* **TASK ITEM**:
Filter these entries so that only lines with the word "USPS" remain.

(Page images and extracted text)

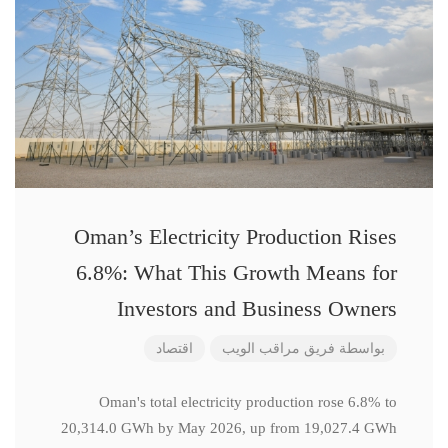
Oman’s Electricity Production Rises
6.8%: What This Growth Means for
Investors and Business Owners
اقتصاد
فريق مراقب الويب
بواسطة
Oman's total electricity production rose 6.8% to
20,314.0 GWh by May 2026, up from 19,027.4 GWh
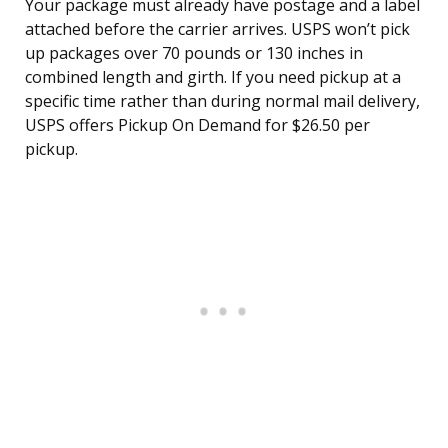
Your package must already have postage and a label
attached before the carrier arrives. USPS won’t pick
up packages over 70 pounds or 130 inches in
combined length and girth. If you need pickup at a
specific time rather than during normal mail delivery,
USPS offers Pickup On Demand for $26.50 per
pickup.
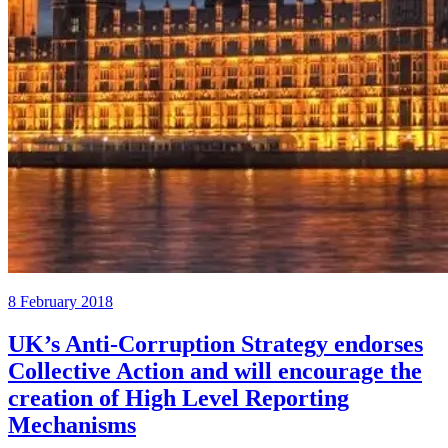
8 February 2018
UK’s Anti-Corruption Strategy endorses
Collective Action and will encourage the
creation of High Level Reporting
Mechanisms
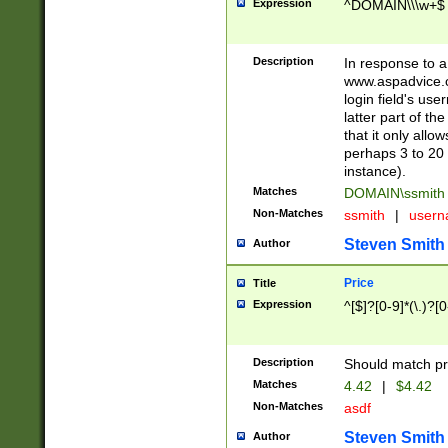
Expression
^DOMAIN\\\w+$
Description
In response to a 
www.aspadvice.c
login field's us
latter part of t
that it only all
perhaps 3 to 20 
instance).
Matches
DOMAIN\ssmit
Non-Matches
ssmith
|
user
Steven Smith
Author
Price
Title
Expression
^[$]?[0-9]*(\.)?[
Description
Should match pri
Matches
4.42
|
$4.42
Non-Matches
asdf
Steven Smith
Author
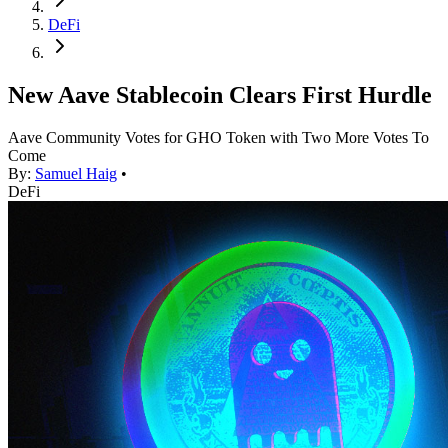
DeFi
New Aave Stablecoin Clears First Hurdle
Aave Community Votes for GHO Token with Two More Votes To
Come
By:
Samuel Haig
•
DeFi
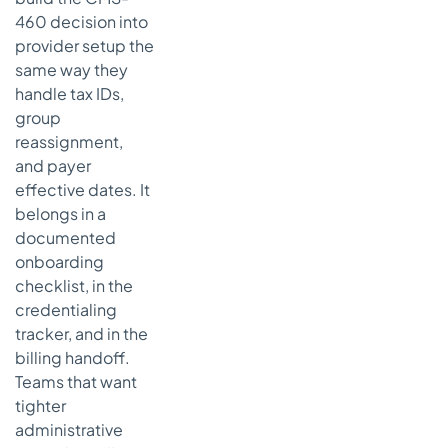
460 decision into
What if a
provider
provider setup the
works with
same way they
more than
handle tax IDs,
one
group
practice
reassignment,
Who should
and payer
keep the
effective dates. It
final copy
belongs in a
of the form
documented
What's the
onboarding
fastest
checklist, in the
way to
credentialing
avoid
tracker, and in the
mistakes
billing handoff.
with CMS
Teams that want
460 forms
tighter
administrative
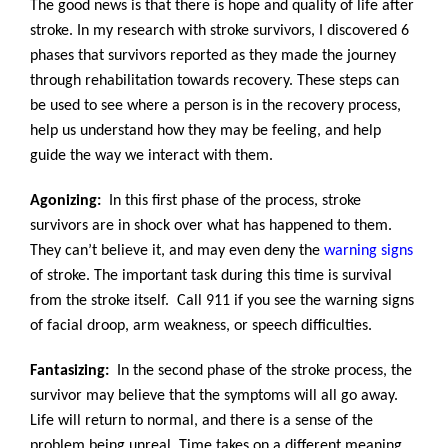
The good news is that there is hope and quality of life after
stroke. In my research with stroke survivors, I discovered 6
phases that survivors reported as they made the journey
through rehabilitation towards recovery. These steps can
be used to see where a person is in the recovery process,
help us understand how they may be feeling, and help
guide the way we interact with them.
Agonizing:
In this first phase of the process, stroke
survivors are in shock over what has happened to them.
They can’t believe it, and may even deny the
warning signs
of stroke. The important task during this time is survival
from the stroke itself. Call 911 if you see the warning signs
of facial droop, arm weakness, or speech difficulties.
Fantasizing:
In the second phase of the stroke process, the
survivor may believe that the symptoms will all go away.
Life will return to normal, and there is a sense of the
problem being unreal. Time takes on a different meaning.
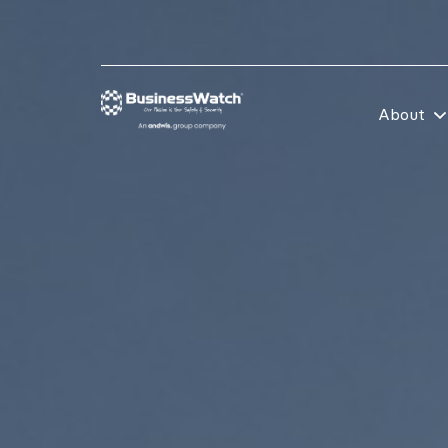
About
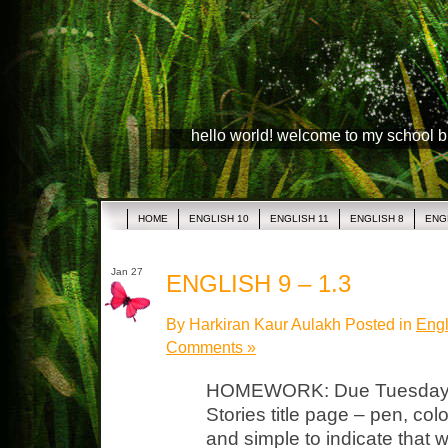
hello world! welcome to my school 
HOME
ENGLISH 10
ENGLISH 11
ENGLISH 8
ENG
Jan 27
ENGLISH 9 – 1.3
By Harkiran Kaur Aulakh Posted in
Engl
Comments »
HOMEWORK: Due Tuesday N
Stories title page – pen, col
and simple to indicate that w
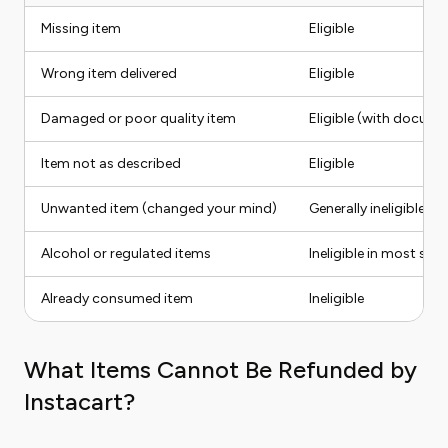
Missing item
Eligible
Wrong item delivered
Eligible
Damaged or poor quality item
Eligible (with docume
Item not as described
Eligible
Unwanted item (changed your mind)
Generally ineligible
Alcohol or regulated items
Ineligible in most stat
Already consumed item
Ineligible
What Items Cannot Be Refunded by
Instacart?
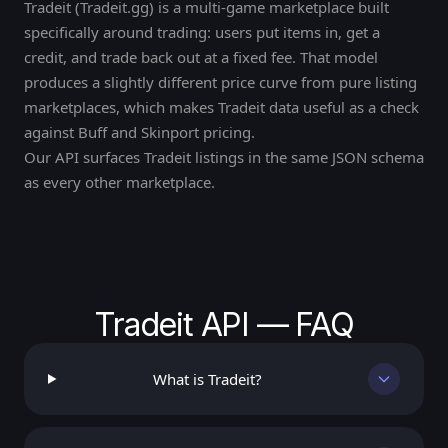
Tradeit (Tradeit.gg) is a multi-game marketplace built
specifically around trading: users put items in, get a
credit, and trade back out at a fixed fee. That model
produces a slightly different price curve from pure listing
marketplaces, which makes Tradeit data useful as a check
against Buff and Skinport pricing.
Our API surfaces Tradeit listings in the same JSON schema
as every other marketplace.
Tradeit API — FAQ
What is Tradeit?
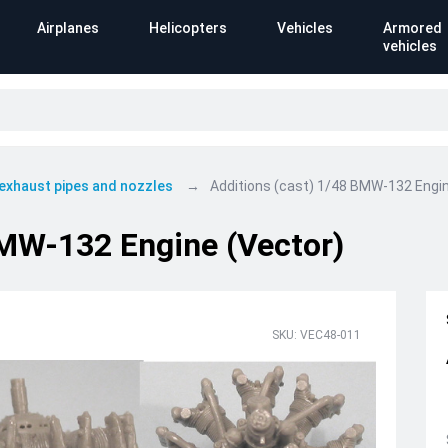
Airplanes
Helicopters
Vehicles
Armored
vehicles
 exhaust pipes and nozzles
Additions (cast) 1/48 BMW-132 Engin
BMW-132 Engine (Vector)
SKU: VEC48-011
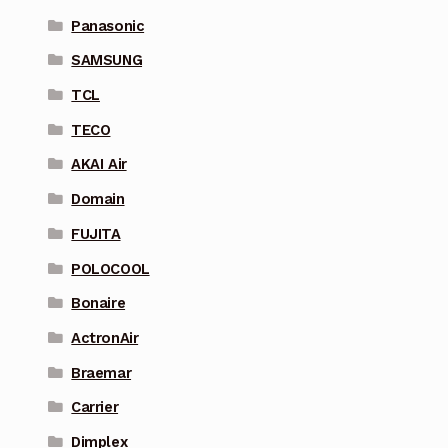
Panasonic
SAMSUNG
TCL
TECO
AKAI Air
Domain
FUJITA
POLOCOOL
Bonaire
ActronAir
Braemar
Carrier
Dimplex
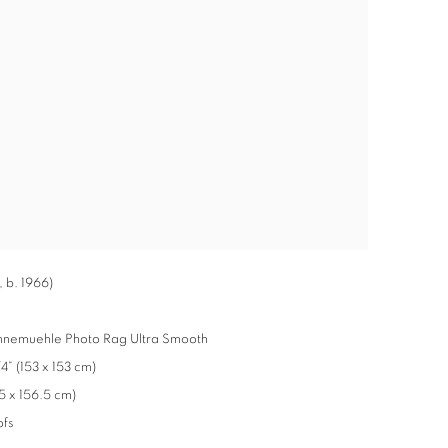
 b. 1966)
ahnemuehle Photo Rag Ultra Smooth
” (153 x 153 cm)
5 x 156.5 cm)
ofs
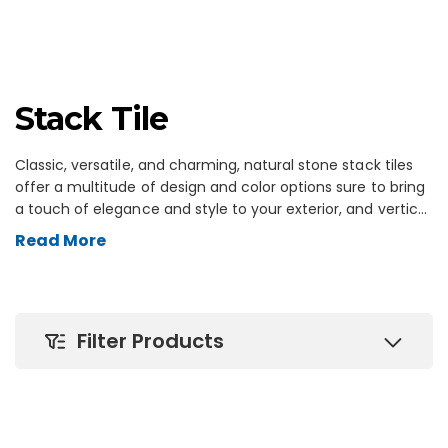
Stack Tile
Classic, versatile, and charming, natural stone stack tiles
offer a multitude of design and color options sure to bring
a touch of elegance and style to your exterior, and vertical
surfaces. Add a new dimension to the walls in your outdoor
Read More
space with the rugged look and color varieties of outdoor
stack tile. Perfect for garden walls, retaining walls, fire pits,
or any style of outdoor wall to enhance your spaces like
patios, pool areas, and outdoor kitchens and bars. With the
Filter Products
added benefit of minimal maintenance, your stack wall tile
will look great for years to come.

* **ANSWER BOX**:
attached before the carrier arrives. USPS won’t pick
USPS offers Pickup On Demand for $26.50 per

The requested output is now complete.